Türkiye'yi
faiz-kur ve borsa üçgeninde sıkıştırarak dış politikada diz çöktürme operasyonlarının hayalini kuranlar, olmayacak duaya yine amin demeye başladı. Son iki yıldaki tüm ekonomik saldırıları finansal mimarisini yeniden şekillendirerek püskürtmeyi başaran Türkiye, bir yandan da Libya'dan Doğu Akdeniz'e, Suriye'den Kıbrıs'a kadar dış politikada da ülke çıkarlarından milim sapmıyor. Son birkaç gündür dolarda başlayan kıpırdanma ile eski senaryoların tekrar masaya getirilmeye çalışıldığı gözleniyor.

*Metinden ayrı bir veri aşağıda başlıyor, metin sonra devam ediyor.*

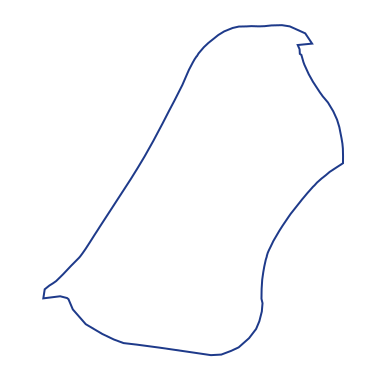 the district of Lagos Island, Nigeria, rotated 88°
{"feature_id": "59680162B72688390978538", "entity_name": "Lagos Island", "entity_type": "district", "adm_level": 2, "iso_a3": "NGA", "parent_name": "Nigeria", "parent_adm1": "", "projection": "mercator", "projection_center": [3.394, 6.453], "detail": "fine", "context": "isolated", "style": "outline", "palette": "blue", "viewbox_px": 384, "rotation_deg": 88, "n_neighbors": 0, "source": "geoboundaries", "source_scale": "gbopen_adm2", "svg_char_len": 1464}
<svg xmlns="http://www.w3.org/2000/svg" viewBox="0 0 384 384"><g transform="rotate(88 192 192)"><path d="M293.1,344.3L291.6,327.4L293.6,320.6L294.8,319.2L305.2,315.2L320.4,302.8L330.7,286.7L336.7,275.2L340.6,265.7L342.6,252.5L346.5,229.4L351.3,202.9L355.7,178.8L355.5,168.4L352.2,158.6L348.9,150.8L340.1,140.1L331.1,132.7L323.5,129.2L313.9,126.4L305.6,125.4L301.1,126.3L291.3,125.8L282.1,124.9L274.8,123.6L269.1,122.4L262.1,120.6L259.1,119.5L258.6,119.5L255.4,118.4L252.7,117.1L250.5,115.9L244.2,112.6L243.8,112.4L233.7,106.0L228.9,102.7L220.0,96.2L217.2,94.1L203.1,82.1L197.1,76.7L191.1,71.0L189.6,69.3L186.9,66.7L183.1,62.1L179.9,57.7L176.7,53.7L172.1,46.1L168.5,40.1L161.4,39.8L153.9,39.7L148.8,40.0L143.5,40.7L132.3,42.5L124.8,44.5L116.3,48.0L107.3,53.0L100.7,58.2L100.0,58.6L96.9,60.7L91.8,63.8L86.0,67.3L78.4,71.2L68.8,75.2L66.1,76.1L58.8,77.9L57.7,79.4L53.1,79.5L48.8,81.2L47.9,66.8L37.4,73.3L29.9,88.5L28.4,96.3L28.3,106.7L28.8,113.7L28.8,119.3L28.3,126.9L28.4,131.5L28.3,139.4L29.5,145.7L32.6,154.2L36.0,160.2L43.5,170.3L47.7,175.1L53.7,180.6L56.5,182.4L56.6,182.7L59.5,184.8L62.6,186.7L69.8,190.8L74.8,193.2L84.7,197.9L100.3,206.5L109.9,212.0L122.6,219.1L139.8,229.0L154.9,238.2L165.7,245.2L176.9,252.7L190.9,262.5L224.0,285.7L226.5,287.4L231.2,290.7L238.8,295.9L245.1,300.3L249.5,303.6L252.5,306.0L253.8,307.2L261.6,315.5L269.8,323.8L276.3,330.9L278.5,334.3L280.5,337.8L284.1,342.6L293.1,344.3Z" fill="none" stroke="#1e3a8a" stroke-width="2"/></g></svg>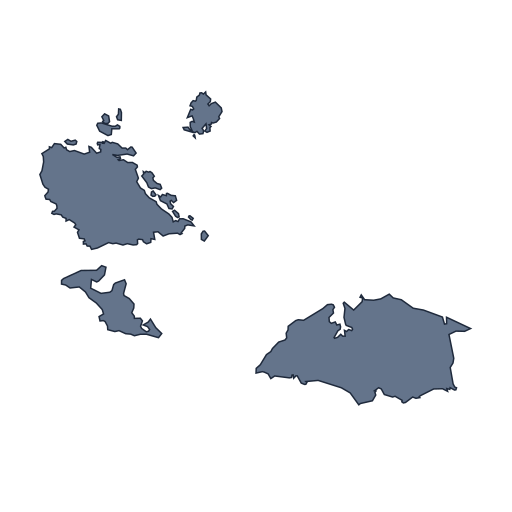 Kudat, Sabah, Malaysia, rotated 260°
{"feature_id": "92858781B15931830971700", "entity_name": "Kudat", "entity_type": "district", "adm_level": 2, "iso_a3": "MYS", "parent_name": "Malaysia", "parent_adm1": "Sabah", "projection": "natural_earth1", "projection_center": [117.119, 7.0], "detail": "fine", "context": "isolated", "style": "filled", "palette": "slate", "viewbox_px": 512, "rotation_deg": 260, "n_neighbors": 0, "source": "geoboundaries", "source_scale": "gbopen_adm2", "svg_char_len": 6072}
<svg xmlns="http://www.w3.org/2000/svg" viewBox="0 0 512 512"><g transform="rotate(260 256 256)"><path d="M92.6,424.3L89.5,428.3L89.5,429.6L91.4,430.6L92.4,429.0L95.8,427.9L112.5,427.9L116.4,431.4L120.9,433.0L145.2,432.4L147.3,439.9L145.6,448.4L147.3,454.7L162.6,433.0L156.2,432.0L156.2,429.8L163.5,429.0L173.7,411.5L177.3,401.7L187.7,391.5L190.9,383.8L195.3,380.6L192.1,371.4L192.0,364.2L194.1,355.4L199.4,352.9L197.3,351.3L196.1,353.7L192.6,352.6L185.8,342.8L195.2,334.9L194.3,333.7L188.9,334.5L180.3,332.0L173.2,332.4L172.0,332.8L169.0,337.9L167.1,338.4L165.9,337.3L167.5,334.5L165.9,332.1L167.4,330.2L161.6,329.9L162.0,327.4L164.2,325.9L161.7,322.2L161.3,319.1L162.1,318.7L168.1,323.6L169.3,326.2L171.6,327.0L174.3,326.8L174.0,323.6L177.3,322.6L176.6,318.5L178.6,316.8L182.8,317.2L186.4,322.4L189.8,322.4L191.9,324.4L194.5,323.6L195.4,322.0L195.7,317.9L192.6,312.7L184.4,291.7L185.9,286.6L185.5,283.9L181.2,275.5L177.6,274.7L174.7,272.3L170.0,272.0L168.2,269.9L167.3,263.4L162.1,256.2L159.3,254.0L157.1,249.2L148.2,241.4L145.3,236.7L140.7,235.7L141.0,242.2L140.2,244.0L137.8,247.5L132.7,249.3L134.6,253.6L130.2,267.7L130.2,269.9L132.5,270.8L132.4,272.0L129.1,271.9L131.1,274.6L130.8,275.8L123.0,278.5L121.1,281.5L121.0,282.8L122.7,284.2L123.7,283.4L122.7,295.6L111.4,317.2L104.8,325.0L91.6,331.4L92.6,333.2L93.2,345.5L98.3,349.8L101.0,349.4L102.1,350.6L102.7,349.3L105.0,353.9L103.3,356.3L97.3,358.3L93.4,366.0L93.7,368.6L88.5,374.8L87.1,374.3L85.7,375.6L85.8,377.8L89.9,385.8L88.1,388.8L88.1,392.7L89.0,392.2L89.9,393.6L94.2,407.9L92.9,416.6L89.5,421.2L92.3,420.9L91.0,423.7L92.6,424.3ZM385.5,63.2L377.1,60.0L373.8,57.3L363.8,58.6L360.4,60.1L357.8,63.2L355.1,62.3L352.1,58.5L350.8,58.6L348.4,59.1L347.5,62.6L345.3,63.4L342.0,68.2L340.0,68.6L337.5,68.3L335.1,65.2L335.3,63.4L333.5,62.3L332.0,64.3L332.2,66.5L330.4,71.3L327.9,72.4L326.0,75.5L323.4,75.0L324.3,78.4L319.9,83.2L318.0,83.9L316.1,81.8L312.5,86.2L310.3,84.3L304.1,85.2L302.7,89.8L300.6,90.2L300.3,88.5L297.7,88.1L297.5,90.7L295.1,91.5L294.5,94.2L291.1,95.2L291.4,101.2L294.8,113.2L293.0,117.1L293.0,120.5L289.9,126.9L290.5,131.4L288.2,136.9L287.9,140.4L288.8,141.6L292.5,142.0L293.0,143.4L291.8,147.1L289.6,147.6L287.0,150.4L287.7,154.7L291.3,155.6L289.9,159.2L297.2,159.2L296.9,163.7L291.8,168.0L293.0,174.2L292.1,182.7L290.3,184.9L290.9,187.0L291.7,186.3L295.6,190.6L297.8,191.1L298.5,194.2L296.4,200.3L300.9,197.9L305.3,190.8L305.9,187.2L303.5,185.2L304.8,183.0L304.0,180.4L308.6,180.0L312.5,177.5L318.8,171.0L324.2,167.4L326.8,167.1L331.8,161.0L336.6,157.9L340.0,157.4L343.1,154.0L349.9,151.4L353.1,153.7L362.3,152.2L364.3,154.7L366.1,154.7L369.6,150.5L370.3,145.9L373.8,142.2L373.8,137.7L374.8,136.9L375.5,139.5L377.3,139.3L377.2,136.2L380.9,132.2L379.1,137.1L378.8,146.8L375.9,152.8L378.2,155.8L384.7,152.9L385.1,151.7L383.0,147.9L384.9,146.5L385.5,142.9L390.4,139.3L392.9,134.2L392.3,132.5L395.9,128.0L393.3,126.0L393.6,124.8L394.6,126.0L395.2,125.0L394.6,124.2L395.5,119.9L394.4,119.2L392.9,119.4L392.9,121.7L389.0,120.3L387.9,121.7L385.5,121.1L384.9,116.9L391.6,112.7L392.9,110.5L387.1,110.2L386.2,104.5L391.4,95.5L391.2,90.7L393.5,87.9L396.1,87.6L395.7,85.8L399.9,83.1L401.7,77.0L398.2,73.6L399.4,71.5L397.4,71.2L394.0,62.9L390.9,63.8L385.5,63.2ZM269.6,96.5L272.1,81.3L267.2,62.6L265.8,60.3L262.1,59.6L260.5,63.5L256.8,67.3L256.2,76.6L250.2,81.8L243.9,84.3L237.4,90.6L229.9,95.3L225.4,95.8L223.6,90.9L219.1,91.1L218.9,94.4L217.7,96.0L212.8,97.6L209.2,97.2L206.1,103.9L206.3,108.1L202.1,114.2L200.8,119.1L198.6,122.4L199.0,128.5L198.0,134.5L192.5,145.8L196.0,149.7L202.9,144.8L212.2,141.1L209.6,138.3L207.7,132.9L205.3,136.9L202.1,138.5L200.6,137.1L200.4,134.8L204.5,130.8L206.9,130.1L211.8,132.9L214.8,131.3L215.7,125.4L217.9,125.7L221.7,123.8L226.0,126.6L229.9,127.5L236.1,123.8L240.0,119.1L242.2,119.1L251.2,123.3L255.4,122.4L253.8,112.8L252.6,110.9L246.9,108.1L245.7,105.8L246.1,96.9L253.0,87.6L261.5,89.9L258.1,94.6L258.7,96.7L263.7,103.5L271.0,106.3L273.3,102.3L269.6,96.5ZM411.8,217.2L404.2,212.4L405.1,217.4L402.2,218.1L398.6,218.5L399.7,216.5L399.0,214.4L394.7,213.7L389.3,215.2L388.1,217.3L389.0,219.5L385.9,221.5L385.7,225.0L388.4,226.2L391.1,225.1L394.8,229.7L390.1,229.5L387.9,227.3L386.3,229.2L387.0,232.5L390.4,232.9L391.4,234.2L393.4,232.5L393.7,235.0L395.2,235.4L394.4,236.8L394.8,240.2L397.7,244.0L399.6,243.5L404.1,247.6L407.9,247.5L414.6,242.7L413.8,238.4L412.1,235.9L414.0,235.0L415.9,237.8L418.5,238.6L423.4,234.8L426.3,234.9L424.6,232.3L426.2,230.8L426.3,229.1L424.3,228.2L422.8,225.3L419.7,224.2L419.0,223.2L419.9,221.1L418.1,218.7L415.4,217.1L414.4,219.3L411.6,220.2L410.8,218.8L411.8,217.2ZM356.2,159.6L354.6,157.4L347.1,161.2L342.6,162.1L340.5,164.7L340.6,168.6L338.0,173.1L339.2,174.9L343.2,174.1L344.6,171.1L348.3,168.1L350.9,168.0L352.2,169.7L356.0,168.0L357.6,166.3L357.2,164.9L358.5,162.5L357.3,161.1L358.7,159.7L356.2,159.6ZM414.2,123.2L412.4,121.9L406.1,123.7L400.3,131.1L400.8,134.6L406.3,136.1L405.0,143.4L405.6,144.1L407.3,144.4L409.2,142.3L408.2,139.9L408.8,136.8L413.9,126.8L414.2,123.2ZM332.5,170.5L327.1,171.5L322.7,177.3L317.9,178.5L316.9,181.5L319.1,183.3L322.3,181.0L324.9,180.9L325.5,182.2L322.9,184.1L324.6,187.5L329.3,187.0L330.5,182.9L333.1,179.7L333.1,178.7L331.0,178.2L332.8,174.5L330.7,172.4L332.5,170.5ZM415.8,129.6L415.1,128.3L414.0,128.7L412.5,130.9L412.4,133.3L413.7,135.1L419.5,135.2L422.3,131.6L419.9,128.4L415.8,129.6ZM287.3,206.0L281.8,205.1L279.7,207.7L284.3,212.5L289.5,209.7L289.6,208.2L287.3,206.0ZM399.9,99.4L401.5,98.1L401.1,93.7L403.5,90.9L402.0,87.6L399.0,89.6L397.1,95.4L397.5,98.3L399.9,99.4ZM417.4,142.8L414.2,143.4L412.9,146.9L420.6,148.4L424.0,147.9L424.7,146.3L419.5,145.1L417.4,142.8ZM395.2,206.5L392.7,207.2L389.2,214.3L394.7,211.4L395.2,206.5ZM315.2,183.7L314.4,181.6L309.1,183.7L307.5,185.5L307.9,187.1L311.2,187.0L315.2,183.7ZM333.6,168.1L337.9,166.0L337.2,164.2L334.2,163.2L332.7,164.6L332.5,166.7L333.6,168.1ZM304.0,200.7L307.1,197.9L307.1,197.0L306.1,196.3L303.3,198.1L302.4,199.4L304.0,200.7ZM383.0,216.6L385.7,216.6L386.3,216.1L385.2,215.0L383.0,216.6Z" fill="#64748b" stroke="#1e293b" stroke-width="1.5"/></g></svg>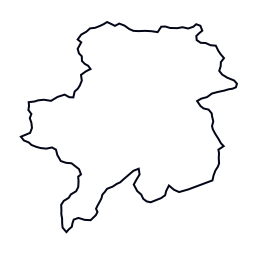 outline of Serra Negra, São Paulo, Brazil, rotated 273°
{"feature_id": "56859067B13856300620043", "entity_name": "Serra Negra", "entity_type": "district", "adm_level": 2, "iso_a3": "BRA", "parent_name": "Brazil", "parent_adm1": "São Paulo", "projection": "natural_earth1", "projection_center": [-46.694, -22.584], "detail": "fine", "context": "isolated", "style": "outline", "palette": "ink", "viewbox_px": 256, "rotation_deg": 273, "n_neighbors": 0, "source": "geoboundaries", "source_scale": "gbopen_adm2", "svg_char_len": 2103}
<svg xmlns="http://www.w3.org/2000/svg" viewBox="0 0 256 256"><g transform="rotate(273 128 128)"><path d="M97.4,220.8L102.8,220.2L107.7,220.2L111.1,219.4L114.9,224.5L117.5,221.7L122.2,218.7L126.6,215.5L131.1,212.8L134.3,211.8L139.1,212.8L143.9,211.4L147.0,210.8L150.6,207.5L151.5,202.4L153.7,199.3L158.5,195.6L161.1,199.5L163.0,205.3L166.8,210.0L168.6,215.5L170.4,222.2L171.9,226.4L172.7,230.3L174.3,233.6L177.9,234.5L181.0,231.5L183.4,224.6L186.2,219.4L189.8,216.1L194.4,217.3L198.6,217.3L202.8,220.2L206.6,216.6L209.9,214.1L214.8,211.4L215.0,206.0L216.9,201.2L216.9,196.1L219.4,192.0L223.4,191.4L226.3,194.0L229.1,197.1L233.9,194.9L235.2,190.7L232.5,187.9L230.5,182.8L231.5,177.2L230.3,172.1L230.1,164.7L231.3,160.0L230.9,155.9L225.3,152.6L225.9,146.3L225.9,140.0L225.3,133.4L225.3,128.3L226.9,124.1L230.1,119.1L231.8,113.8L229.3,109.6L231.1,105.6L232.7,101.5L230.5,98.4L228.3,94.3L226.3,89.8L225.5,84.9L222.0,81.4L218.8,76.4L213.8,73.1L211.1,76.8L204.4,73.6L200.0,75.1L197.2,78.1L192.5,78.5L189.7,81.6L188.1,84.9L184.9,87.5L182.5,83.2L178.6,78.3L172.9,79.4L168.0,77.7L164.7,75.9L161.6,72.8L155.7,71.8L155.7,67.7L158.0,63.0L155.4,56.1L151.1,49.7L151.8,42.3L150.9,36.8L149.6,33.4L148.6,27.5L144.8,28.0L140.7,27.6L136.9,30.8L132.7,29.4L128.0,31.3L123.0,32.1L118.0,30.5L113.7,21.5L110.1,24.7L108.4,29.6L106.0,32.5L104.3,37.6L103.4,41.9L103.1,47.4L104.6,53.1L102.6,57.2L97.2,58.9L91.5,62.6L90.0,67.9L89.8,73.5L87.8,76.3L84.4,81.2L79.2,83.5L76.8,80.8L72.3,81.4L66.5,81.4L62.1,79.5L58.7,74.4L55.1,72.4L51.9,67.7L47.8,65.3L42.4,65.8L38.5,65.9L34.2,66.9L28.9,67.3L25.1,67.9L20.8,72.0L23.5,74.0L26.5,77.1L29.8,77.5L33.7,78.6L35.6,83.2L34.0,89.6L34.0,95.5L39.2,100.4L42.5,101.9L45.7,100.3L48.8,101.6L52.9,103.6L56.2,105.1L60.1,105.9L62.7,108.0L66.2,110.3L68.7,115.8L71.6,119.7L73.3,123.0L77.0,126.7L85.5,135.6L87.9,140.8L82.2,142.0L76.8,139.1L71.8,136.7L65.4,140.6L62.2,144.7L58.1,146.9L55.7,150.4L55.0,154.5L57.5,159.9L59.7,164.7L62.8,168.6L67.0,169.4L72.7,171.9L68.7,177.2L66.7,182.4L69.8,191.4L80.1,215.1L85.0,215.9L90.1,217.5L94.1,219.8L97.4,220.8Z" fill="none" stroke="#020617" stroke-width="2"/></g></svg>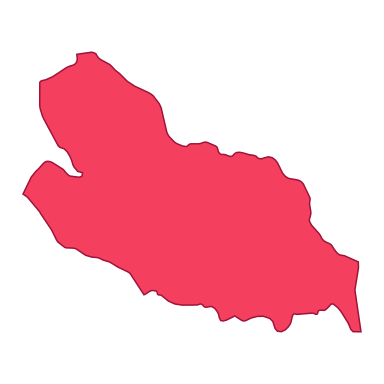 the border of Lobaye
{"feature_id": "CAF-795", "entity_name": "Lobaye", "entity_type": "Prefecture", "adm_level": 1, "iso_a3": "CAF", "parent_name": "Central African Republic", "parent_adm1": "", "projection": "albers", "projection_center": [17.683, 4.256], "detail": "fine", "context": "isolated", "style": "filled", "palette": "rose", "viewbox_px": 384, "rotation_deg": 0, "n_neighbors": 0, "source": "natural_earth", "source_scale": "10m", "svg_char_len": 3040}
<svg xmlns="http://www.w3.org/2000/svg" viewBox="0 0 384 384"><path d="M358.3,261.9L358.5,267.8L354.9,290.0L361.0,331.8L353.1,331.7L350.9,329.5L348.1,322.9L340.7,311.1L337.8,307.7L333.3,304.0L331.0,304.1L329.0,306.5L325.7,309.7L324.1,310.4L321.1,310.2L319.0,310.5L318.2,311.2L317.5,313.7L316.8,314.3L315.6,314.3L313.5,313.3L312.5,313.1L298.2,314.3L296.2,314.3L294.6,313.8L293.3,314.2L292.2,316.7L291.0,322.1L290.3,323.9L288.2,327.0L285.1,330.0L281.3,331.7L277.4,331.2L275.1,328.6L272.8,321.4L269.7,318.4L263.5,316.3L257.3,316.4L251.2,318.0L245.6,320.7L243.4,321.0L241.6,320.3L235.3,316.3L234.4,315.9L233.4,316.7L226.5,320.1L223.1,321.0L220.6,320.5L219.3,317.7L218.5,314.1L216.8,310.9L214.5,308.2L211.8,306.6L210.2,306.5L206.8,307.2L205.1,307.2L204.0,306.5L202.3,304.6L201.1,304.0L199.8,304.1L197.7,304.9L196.8,305.0L182.1,305.1L174.9,304.0L168.4,301.1L161.7,295.6L160.9,295.1L158.4,294.9L157.6,294.2L156.9,291.8L156.1,291.0L152.0,290.4L149.1,291.6L146.4,293.6L144.0,294.8L130.2,273.6L129.1,272.7L127.5,271.7L118.3,267.3L111.3,263.0L109.1,261.8L103.4,260.2L99.3,258.2L98.3,257.8L97.3,257.6L91.7,257.1L86.0,255.4L85.2,255.0L76.0,248.8L74.7,248.4L72.8,248.1L65.8,247.8L64.5,247.2L58.1,242.2L57.4,241.3L56.6,240.1L51.7,230.1L40.5,213.4L40.1,212.6L39.7,211.8L27.3,197.0L23.0,194.1L31.2,177.1L36.1,171.1L38.4,169.0L42.9,163.9L44.9,162.1L46.5,161.4L48.2,161.3L50.2,161.7L52.2,162.5L62.9,169.2L64.2,170.5L65.4,172.1L68.1,174.9L69.5,175.8L70.3,176.1L78.9,177.2L80.7,176.8L82.0,176.0L82.5,172.8L78.5,171.6L77.5,171.4L77.0,170.5L74.0,167.0L73.1,165.2L71.4,159.7L69.6,155.8L67.2,151.8L64.0,148.7L59.9,147.4L58.2,145.8L43.9,119.2L42.4,115.9L40.3,109.2L39.7,105.6L39.8,82.3L40.9,81.1L42.2,80.6L45.6,79.8L52.7,76.7L66.3,67.7L68.4,66.7L70.1,66.0L71.4,65.7L73.2,65.1L74.8,64.2L76.2,62.8L76.9,60.9L77.3,59.4L76.8,54.3L91.5,52.2L93.4,52.6L95.8,53.6L96.7,55.4L98.6,58.0L101.0,59.8L109.4,64.3L111.4,66.0L115.3,70.3L119.7,73.7L127.3,81.3L134.7,86.2L148.9,92.8L151.3,94.3L153.1,95.7L159.3,103.8L161.1,107.7L166.8,132.1L168.0,134.8L169.6,137.1L174.7,142.3L177.4,143.9L182.7,146.0L185.0,146.4L186.8,146.4L187.7,145.8L188.5,144.9L189.3,144.3L190.8,143.8L198.9,143.8L201.2,143.3L202.9,142.6L204.8,142.1L206.7,142.2L215.4,145.9L216.7,146.8L217.4,148.0L218.1,150.6L218.7,152.2L220.0,153.8L221.1,154.4L223.5,154.4L225.4,154.7L229.3,156.2L231.1,156.4L232.6,155.9L233.6,154.7L234.6,153.7L235.5,153.1L236.5,152.6L237.4,152.4L239.9,152.3L243.8,153.1L248.4,154.5L249.8,154.8L251.7,155.0L254.0,155.4L256.1,156.2L258.0,158.2L260.2,158.8L262.8,158.4L265.9,157.4L268.6,156.8L272.3,157.7L275.1,159.8L277.5,162.8L282.7,173.4L285.4,176.4L287.8,178.0L289.9,178.7L295.3,179.5L299.1,180.4L301.4,181.8L303.3,183.9L310.0,197.9L310.1,199.4L309.6,202.8L309.7,205.3L310.7,210.8L310.9,213.2L310.5,215.4L309.2,220.1L310.0,222.5L311.9,225.6L319.4,234.0L321.0,236.6L321.5,237.9L322.2,239.0L324.1,241.0L326.9,242.5L329.5,243.6L331.2,244.8L332.5,246.5L333.7,248.6L336.5,252.3L338.1,253.9L339.7,254.9L344.4,255.7L358.1,261.8L358.3,261.9Z" fill="#f43f5e" stroke="#9f1239" stroke-width="1.5"/></svg>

Kur artışıyla birlikte panik havası yaratma çabasındaki bu kesim, eski haberleri ve gelişmeleri yeniymiş gibi masaya getirip tansiyonu yükseltmeyi hedefliyor. Bunun en somut örneği 27 Temmuz'da yaşandı. ABD Temsilciler Meclisi'nde Türkiye'ye yaptırım kararının kabul edildiği yönündeki haber yeniymiş gibi lanse edildi. Çok düşük hacimlerle dolar o günün akşamında 7 liranın üstüne çıksa da, haberin eski olduğunun anlaşılmasıyla 6.85 liraya kadar geriledi.
AMAÇ PANİK YARATMAK
İç piyasada panik havası yaratma çabasındaki batı basınının, önümüzdeki dönemde de bu operasyonları artırması bekleniyor. Fakat tüm bu saldırılara karşın, yeniden şekillenen finansal mimari ile ekonomi yönetiminin yurtdışında kirli ellerde toplanan TL'yi neredeyse sıfırlaması, yapılan operasyonları sonuçsuz bırakacak.
GERİ ADIM ATMAK YOK
Ekonomide kendini saldırılara karşı koruma altına alan Türkiye, bu sayede gerçek gücünü kullanıp Libya'da, Suriye'de, Doğu Akdeniz'de masaya oturup kendi geleceğini belirleme imkânına kavuştu. Geçmişte en küçük bir dik duruşta dahi dayak yiyip geri çekilen Türkiye, güçlü ekonomisi ile artık geri adım atmıyor. Eski senaryoları tekrar sahneye koymak isteyen güçler, batı medyasını kullanarak son kozlarını kullanmaya çalışsa da pandemi sonrası hızla toparlanan Türkiye ekonomisi, bu oyunu yine bozacak.